(Exercise aim): Copy the entries from the first line through the line containing "workers and reinforce", swapping "fairness" for "equity" and keeping everything else unchanged; leave the pictures out.
*** Block opens ***
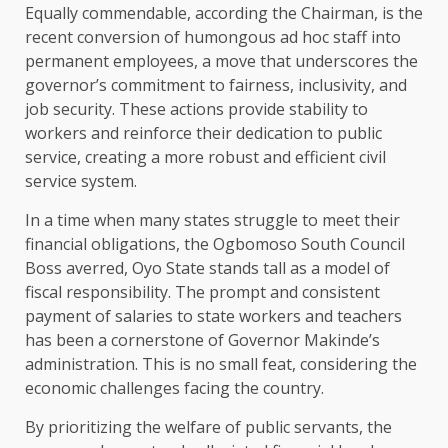
Equally commendable, according the Chairman, is the
recent conversion of humongous ad hoc staff into
permanent employees, a move that underscores the
governor’s commitment to fairness, inclusivity, and
job security. These actions provide stability to
workers and reinforce their dedication to public
service, creating a more robust and efficient civil
service system.
In a time when many states struggle to meet their
financial obligations, the Ogbomoso South Council
Boss averred, Oyo State stands tall as a model of
fiscal responsibility. The prompt and consistent
payment of salaries to state workers and teachers
has been a cornerstone of Governor Makinde’s
administration. This is no small feat, considering the
economic challenges facing the country.
By prioritizing the welfare of public servants, the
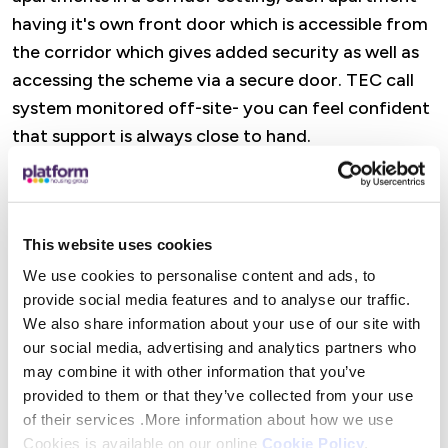
having it's own front door which is accessible from
the corridor which gives added security as well as
accessing the scheme via a secure door. TEC call
system monitored off-site- you can feel confident
that support is always close to hand.
Features
This website uses cookies
A dedicated Retirement Housing Officer is there
to offer practical help, advice, and reassurance,
We use cookies to personalise content and ads, to
provide social media features and to analyse our traffic.
from wellbeing visits and property checks to
We also share information about your use of our site with
support with maintenance and accessing Platform
our social media, advertising and analytics partners who
Housing services. There are also opportunities to
may combine it with other information that you’ve
get involved in social activities (or simply dip in
provided to them or that they’ve collected from your use
when it suits you), alongside help to access
of their services .More information about how we use
specialist advice and maximise income where
Cookies is available on our online
Cookie Policy
.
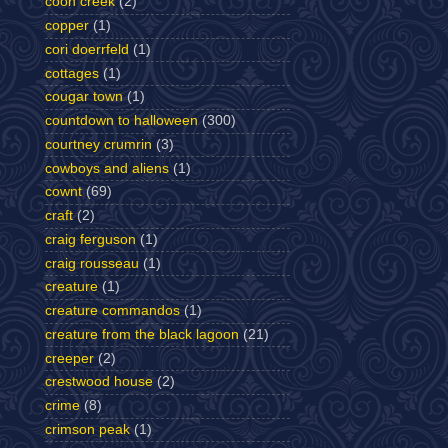
coon creek
(2)
copper
(1)
cori doerrfeld
(1)
cottages
(1)
cougar town
(1)
countdown to halloween
(300)
courtney crumrin
(3)
cowboys and aliens
(1)
cownt
(69)
craft
(2)
craig ferguson
(1)
craig rousseau
(1)
creature
(1)
creature commandos
(1)
creature from the black lagoon
(21)
creeper
(2)
crestwood house
(2)
crime
(8)
crimson peak
(1)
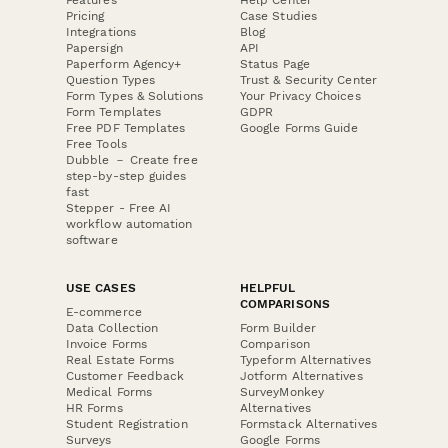
Pricing
Case Studies
Integrations
Blog
Papersign
API
Paperform Agency+
Status Page
Question Types
Trust & Security Center
Form Types & Solutions
Your Privacy Choices
Form Templates
GDPR
Free PDF Templates
Google Forms Guide
Free Tools
Dubble － Create free
step-by-step guides
fast
Stepper - Free AI
workflow automation
software
USE CASES
HELPFUL
COMPARISONS
E-commerce
Data Collection
Form Builder
Invoice Forms
Comparison
Real Estate Forms
Typeform Alternatives
Customer Feedback
Jotform Alternatives
Medical Forms
SurveyMonkey
HR Forms
Alternatives
Student Registration
Formstack Alternatives
Surveys
Google Forms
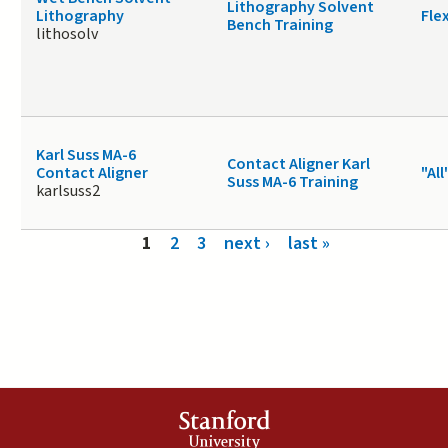
Lithography Solvent
Lithography
Fle
Bench Training
lithosolv
Karl Suss MA-6
Contact Aligner Karl
Contact Aligner
"All
Suss MA-6 Training
karlsuss2
Pages
1
2
3
next ›
last »
Stanford
University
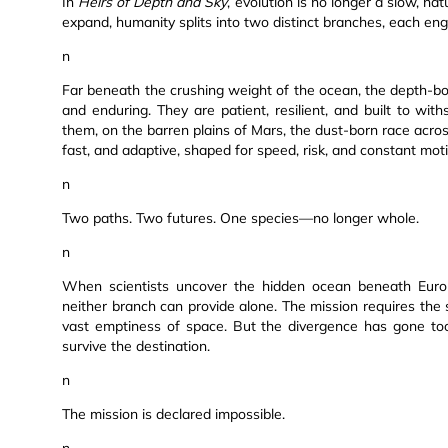
In
Heirs of Depth and Sky
, evolution is no longer a slow, nat
expand, humanity splits into two distinct branches, each e
n
Far beneath the crushing weight of the ocean, the depth-bor
and enduring. They are patient, resilient, and built to w
them, on the barren plains of Mars, the dust-born race across 
fast, and adaptive, shaped for speed, risk, and constant mot
n
Two paths. Two futures. One species—no longer whole.
n
When scientists uncover the hidden ocean beneath Europ
neither branch can provide alone. The mission requires the 
vast emptiness of space. But the divergence has gone too
survive the destination.
n
The mission is declared impossible.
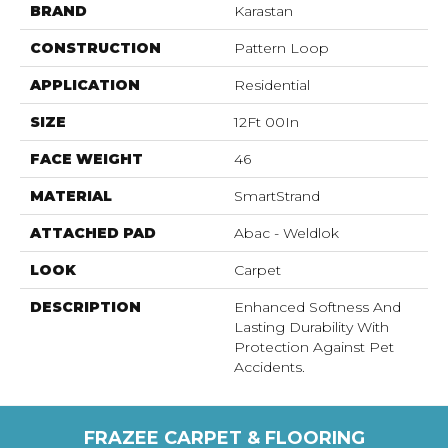
BRAND
Karastan
CONSTRUCTION
Pattern Loop
APPLICATION
Residential
SIZE
12Ft 00In
FACE WEIGHT
46
MATERIAL
SmartStrand
ATTACHED PAD
Abac - Weldlok
LOOK
Carpet
DESCRIPTION
Enhanced Softness And
Lasting Durability With
Protection Against Pet
Accidents.
FRAZEE CARPET & FLOORING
*** Block closes ***
(Response area):
Equally commendable, according the Chairman, is the
recent conversion of humongous ad hoc staff into
permanent employees, a move that underscores the
governor’s commitment to equity, inclusivity, and
job security. These actions provide stability to
workers and reinforce their dedication to public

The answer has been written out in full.